Each memory system we have analyzed operates from a different philosophy about where intelligence should live:

  • PlugMem assumes the intelligence lives in the structuring and retrieval algorithm (propositions + prescriptions).
  • hmem assumes it lives in the decay scoring and lazy loading hierarchy.
  • Mem0 assumes it lives in the semantic embedding space.
  • Hipocampus assumes it lives in the agent itself, guided by a well-organized structure and a constant-cost awareness signal.

This last approach is the most “indie” in spirit. It trusts the agent’s reasoning capability rather than offloading intelligence to a database query or embedding similarity function. ROOT.md is essentially a hand-written table of contents that the agent updates and consults. The compaction tree is a journal that organizes itself over time.

For a developer who values transparency and control over their agent’s memory, this philosophy is deeply appealing. You can open any file and understand exactly what your agent knows and why. There are no opaque embeddings, no proprietary storage formats, no server-side state that you cannot inspect.


Practical Takeaway for Indie Developers

If you work with AI coding agents and have been frustrated by their amnesia, Hipocampus is the lowest-friction entry point into persistent memory. The npx hipocampus init setup is a single command, the files it creates are immediately human-readable, and the ROOT.md concept will reframe how you think about agent memory design regardless of whether you ultimately stick with this specific tool.

The key insight to take away even if you never use Hipocampus directly: an agent that knows what it knows is fundamentally different from an agent that can be queried about what it knows. ROOT.md at ~3K tokens is not a compromise; it is the right architectural choice for awareness that must be always present without eating the context budget.

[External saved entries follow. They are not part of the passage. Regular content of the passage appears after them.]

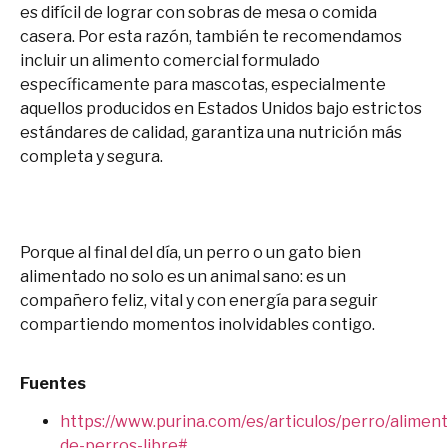
es difícil de lograr con sobras de mesa o comida
casera. Por esta razón, también te recomendamos
incluir un alimento comercial formulado
específicamente para mascotas, especialmente
aquellos producidos en Estados Unidos bajo estrictos
estándares de calidad, garantiza una nutrición más
completa y segura.
Porque al final del día, un perro o un gato bien
alimentado no solo es un animal sano: es un
compañero feliz, vital y con energía para seguir
compartiendo momentos inolvidables contigo.
Fuentes
https://www.purina.com/es/articulos/perro/alimen
de-perros-libre#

For a developer working on a long-running project with AI agents, the economics are compelling. The difference between 3K tokens of constant awareness and 100K+ tokens of brute-force context loading is real money at current API pricing. And the temporal drill-down capability means no knowledge is ever truly lost — it is just compressed, navigably, through the compaction tree.


References

  1. Hipocampus — GitHub Repository — kevin-hs-sohn (2025). The Hipocampus memory harness implementing 3-tier Hot/Warm/Cold architecture with compaction tree and ROOT.md awareness.

  2. Hipocampus Technical Specification — kevin-hs-sohn (2025). Detailed spec covering the compaction tree, ROOT.md protocol, and integration with Claude Code and OpenCode.

  3. “I built a persistent memory system for AI agents” — Reddit r/SideProject (2025). Original community announcement of Hipocampus with discussion of the design rationale.

  4. The Architecture of Persistent AI Agent Memory — ArceApps Blog (2026). Broad analysis of agentic memory frameworks including Mem0, Cognee, and OpenClaw.

  5. Agentic Memory: Security, Privacy, and the Future of the AI Second Brain — ArceApps Blog (2026). Analysis of security and privacy risks in persistent agent memory systems.

  6. PlugMem: Microsoft Research’s Task-Agnostic Memory Plugin — ArceApps Blog (2026). Deep-dive into PlugMem’s propositional and prescriptive knowledge graph architecture.

  7. hmem: Hierarchical SQLite Memory for AI Agents That Actually Persists — ArceApps Blog (2026). Analysis of hmem’s five-level lazy-loading hierarchy, Fibonacci decay, and SQLite + FTS5 backend.

  8. The PARA Method and File-Based AI Memory — ArceApps Blog (2026). Exploration of the local file-based memory approach using Markdown and the PARA method.